Protective protein sirtuin-6 will reveal the causes of aging and neurodegenerative diseases
Russian scientists, together with foreign colleagues, found out that the nuclear protein sirtuin-6 is the central regulator of the activity of cellular “energy stations” – mitochondria in the brain. It is involved in the protection of DNA from damage, the metabolism of fats and glucose, and in many other important processes, in addition, without it, the energy supply of the cell is disrupted. Approximately the same thing happens with neurons in aging and neurodegenerative diseases, and therefore the results of the study will help develop new approaches to the prevention and treatment of these diseases. The results of the work, supported by a grant from the Russian Science Foundation (RSF), were published in the journal Cell Death and Disease.
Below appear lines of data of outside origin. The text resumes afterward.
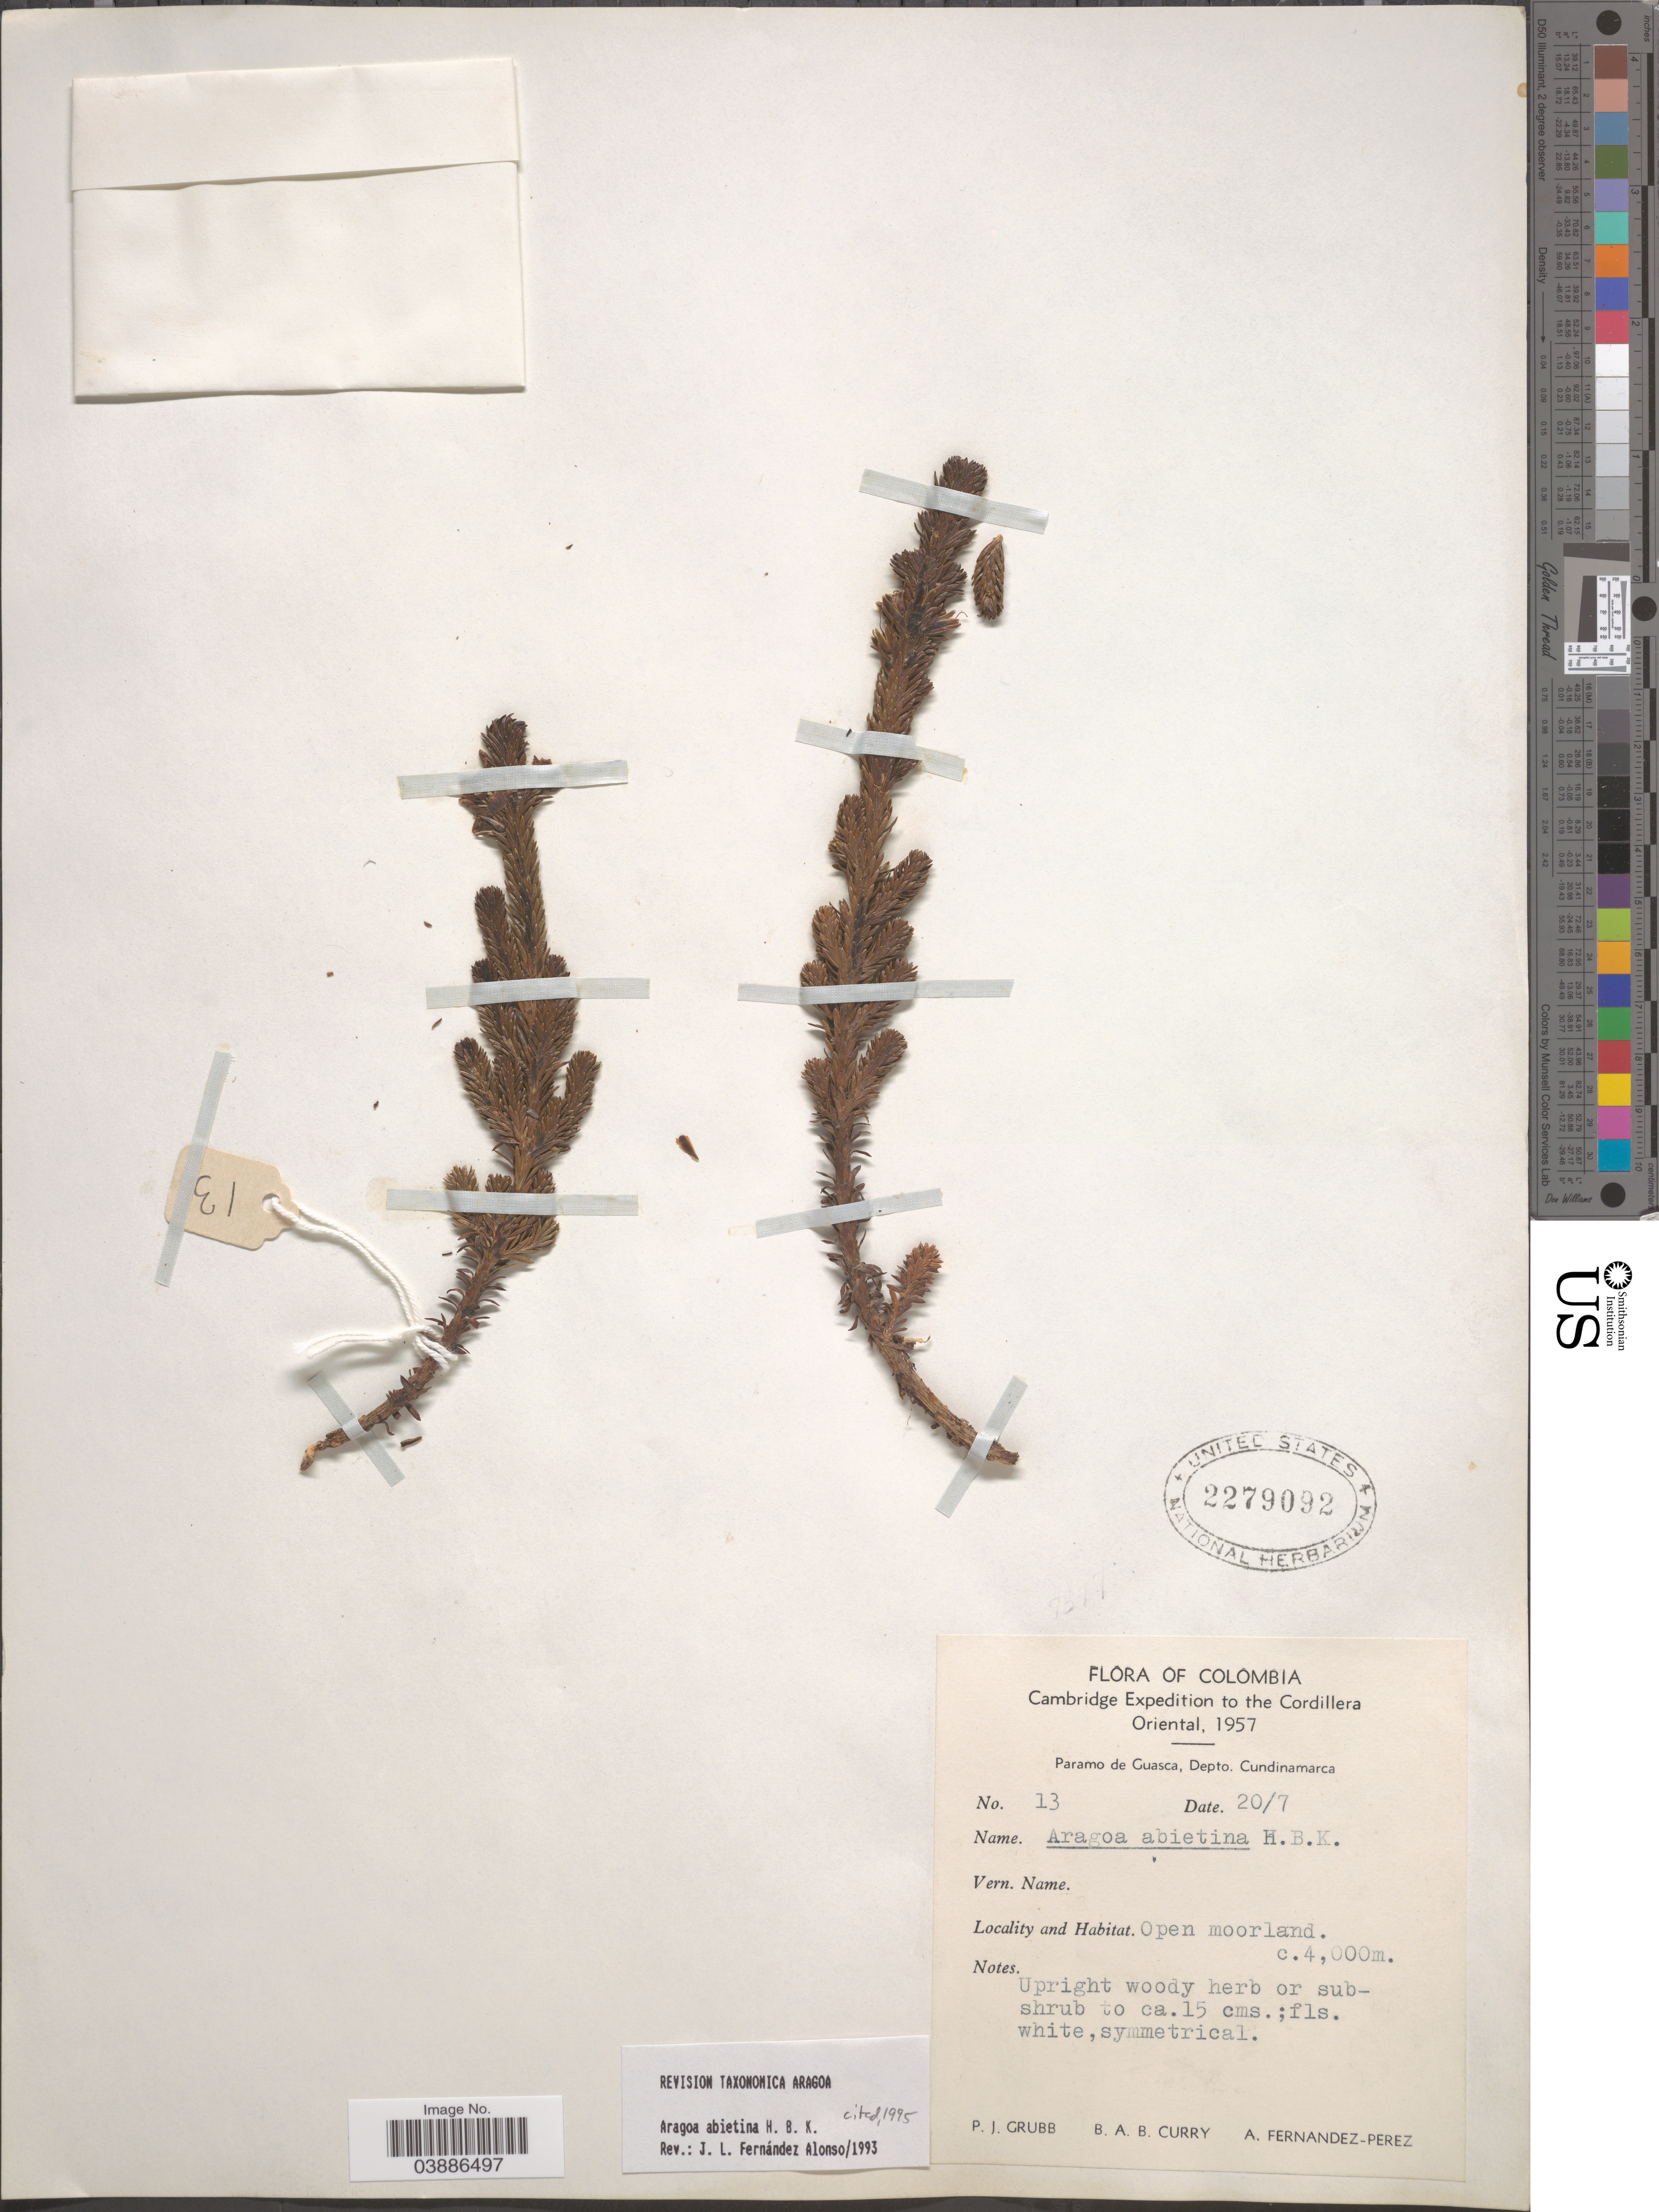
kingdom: Plantae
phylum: Tracheophyta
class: Magnoliopsida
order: Lamiales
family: Plantaginaceae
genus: Aragoa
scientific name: Aragoa abietina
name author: Kunth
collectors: P. J. Grubb, B. A. B. Curry & A. Fernández-Pérez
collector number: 13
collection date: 1957-07-20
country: Colombia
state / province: Cundinamarca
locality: Cordillera Oriental. Paramo de Guasca, Depto. Cundinamarca. Open moorland.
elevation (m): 4000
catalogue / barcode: US 2279092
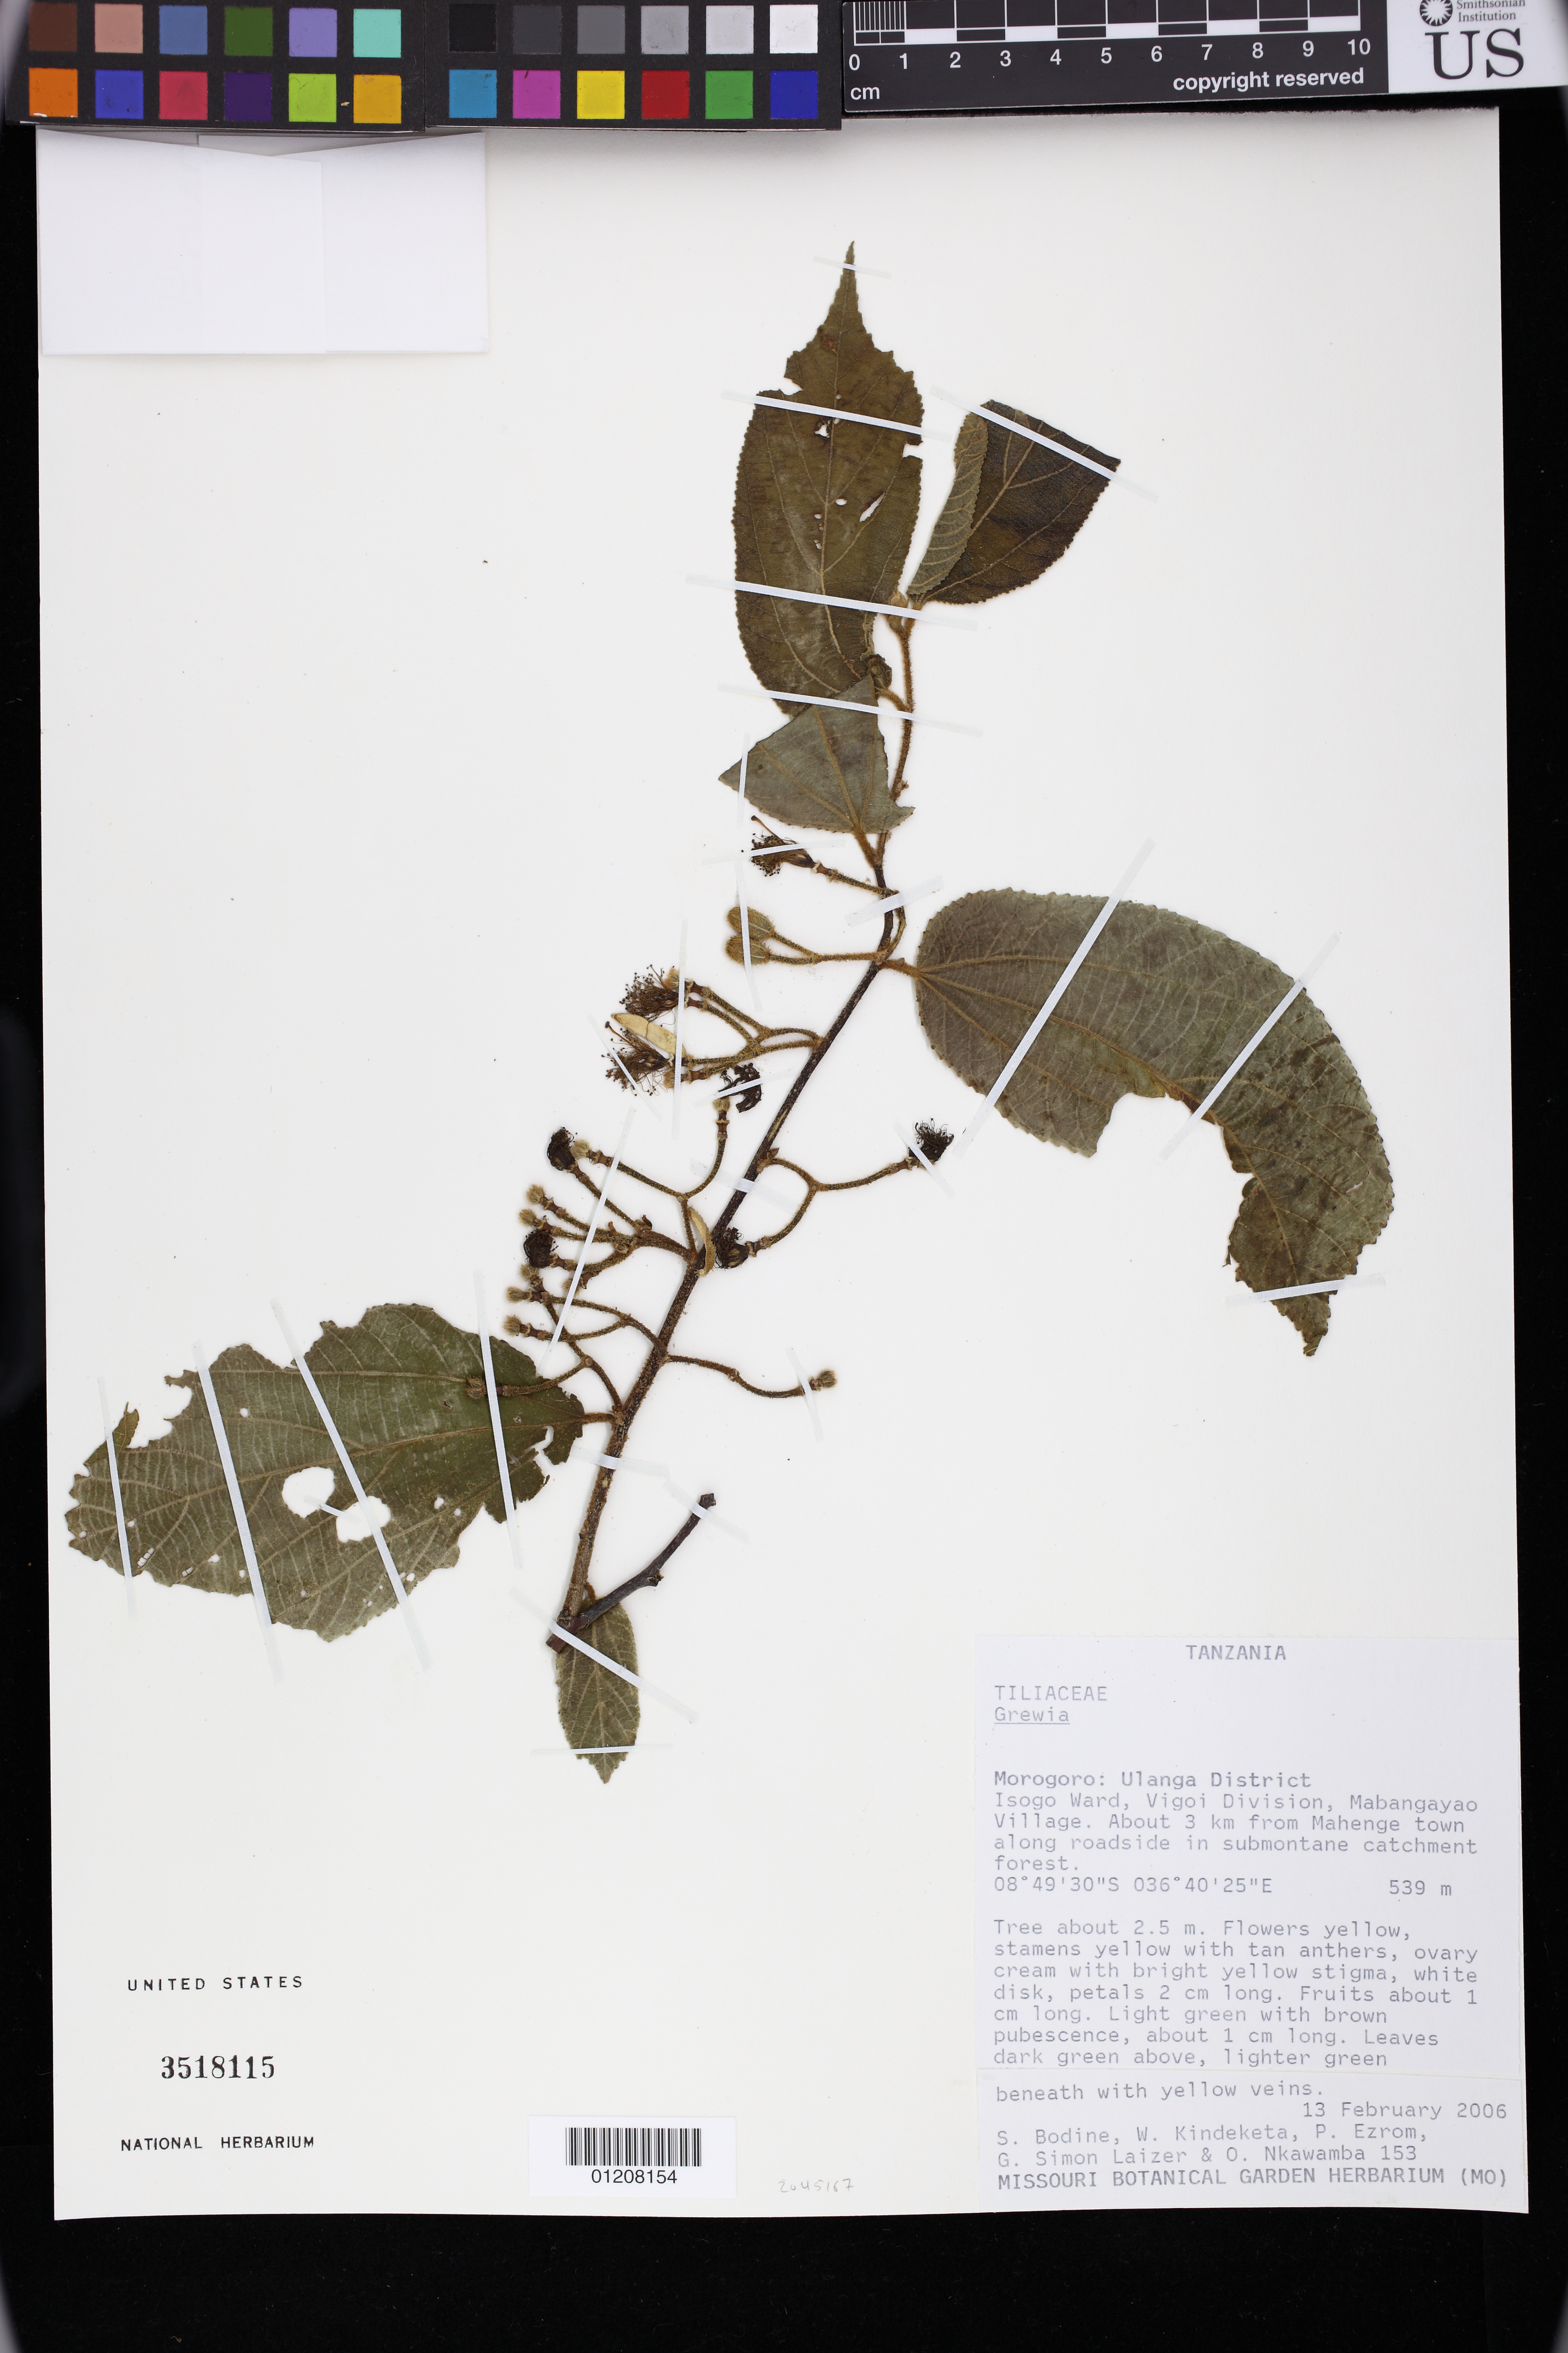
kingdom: Plantae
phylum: Tracheophyta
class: Magnoliopsida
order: Malvales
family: Malvaceae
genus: Grewia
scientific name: Grewia sp.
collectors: S. Bodine, W. Kindeketa, P. Ezrom, G. S. Laizer & O. Nkawamba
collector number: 153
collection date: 2006-02-13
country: Tanzania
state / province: Morogoro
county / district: Ulanga District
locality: Isogo Ward, Vigoi Division, Mabangayao Village. About 3 km from Mahenge town along roadside in submontane catchment forest.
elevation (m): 539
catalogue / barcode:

Aging at the cellular level is accompanied by genome instability due to the “wear and tear” of damaged DNA repair systems. As a result, the work of proteins encoded in DNA, which generally control the vital activity of the cell, is disrupted. The deterioration of the functions of its “energy stations” – mitochondria – is very critical and most noticeable: a cell, like a phone with a dead battery, can only minimally maintain its performance or completely stop it and die. This happens with aging, and due to degenerative pathologies, such as Alzheimer’s and Parkinson’s diseases, which means that the mechanisms for these conditions are similar.
Researchers at the Skolkovo Institute of Science and Technology (Moscow), together with foreign colleagues, focused on studying the function of the mammalian nuclear protein sirtuin-6, which can split off a small group of atoms from DNA “packers” and thereby control its folding and unfolding, and hence the activity of genes. . It ensures the integrity of the hereditary material and the end sections of chromosomes – telomeres (one of the hypotheses of aging is just related to their shortening), regulates cell metabolism, and also plays an important role in protecting against diseases associated with aging and destruction of neurons. The authors decided to find out exactly how this protein affects the work of mitochondria in the brain of mice.
The participants in the experiment were mice with a breakdown of the sirtuin-6 gene – that is, they had less than the norm for this protein. Biologists have isolated RNA from the brains of animals and deciphered its sequence to understand exactly which genes work in neurons. The scientists also analyzed the amount of substances associated with the activity of mitochondria.
The results of the work showed that the lack of sirtuin-6 leads to pathological changes. So, almost 3,000 genes were affected, and those associated with mitochondria were especially affected. This was also confirmed by disturbances in the metabolism of the latter: there were fewer substances participating in oxidative phosphorylation in the samples, as a result of which the energy of nutrients is stored in the form of the basic “energy currency” of living organisms – adenosine triphosphate (ATP). Cell respiration also became less efficient. The authors noted a direct link between the lack of sirtuin-6 and the death of mitochondria – with a decrease in protein levels by 20%, there were approximately the same number of these organelles in the brain cells of mice. All these dramatic consequences are explained by the richness of sirtuin-6 contacts with other proteins.
“Our results clearly demonstrate that a decrease in the level of sirtuin-6 in the brain of the elderly may be almost the main cause of age-related neurodegenerative diseases. Now we have to look into the details: why this is happening. Now we are trying to test the hypothesis that everything can be tied to DNA packaging, because sirtuin-6 splits off a group of atoms from DNA “packers” and thereby controls its folding and unfolding. The published results are the first step in our large-scale study, supported by a grant from the Russian Science Foundation, which is devoted to the study of DNA packaging in normal and in various pathologies of the human brain. We have already received our experimental data on DNA packaging in the human brain and are now actively analyzing them,” says Ekaterina Khrameyeva, head of the project supported by the RSF grant.